Vargas-Andrews was hit in the blast, losing two limbs, multiple organs, and needing 44 surgeries to date because of the attack. According to Vargas-Andrews, “no one wanted my report post-blast. Even [the Naval Criminal Investigative Service] and the FBI failed to interview me. The withdrawal was a catastrophe and there was an inexcusable lack of accountability and negligence.”
It is the responsibility of congress, the legislative branch of government, to hold the executive branch accountable when gross negligence or mistakes occur. Almost two years later, congress is finally doing just that, and it is not too late to help some that were left behind.

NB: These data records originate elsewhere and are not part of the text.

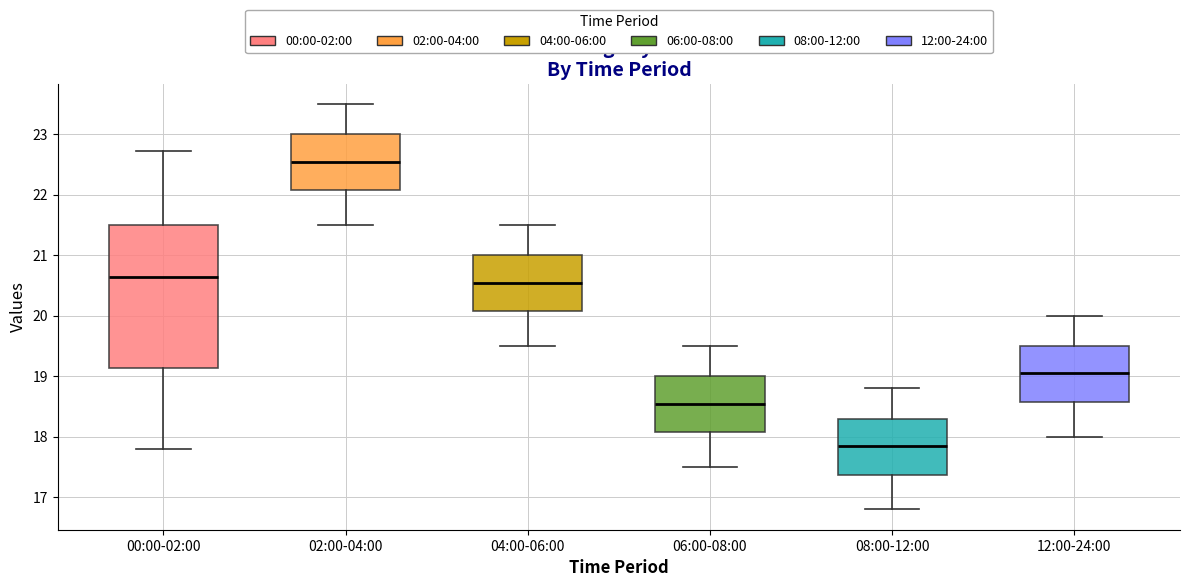

Reading left to right, transcribe this box plot: for each box, give where its median line is, the range the box spans, and where its two whiskers end, as read against the y-axis. The values are not printed on the chart, so give them approximately, as read against the axis.

00:00-02:00: median 20.7, box 19.1 to 21.5, whiskers 17.8 to 22.7
02:00-04:00: median 22.6, box 22.1 to 23.0, whiskers 21.5 to 23.5
04:00-06:00: median 20.6, box 20.1 to 21.0, whiskers 19.5 to 21.5
06:00-08:00: median 18.6, box 18.1 to 19.0, whiskers 17.5 to 19.5
08:00-12:00: median 17.9, box 17.4 to 18.3, whiskers 16.8 to 18.8
12:00-24:00: median 19.1, box 18.6 to 19.5, whiskers 18.0 to 20.0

“It’s not too late. We’re going to talk a lot today about all of the mistakes that were made leading up to that, but urgent action right now will save so many lives. There’s so many people that so many organizations work with today, and it’s not too late to take swift action to assist those,” said Peter Lucier with Team America Relief as he and others urged lawmakers to pass the “Afghan Adjustment Act.”
Rep. Mike Waltz (R-Fla.), who served in Afghanistan, summed up the failed evacuation.
“I’ve never been more proud of my fellow Americans and veterans as I am with this group. But I’ve also never been more disgusted with my own government. This was a callous, cold-hearted, incompetent episode on the part of this administration and it is not worthy of … their sacrifice,” Waltz said.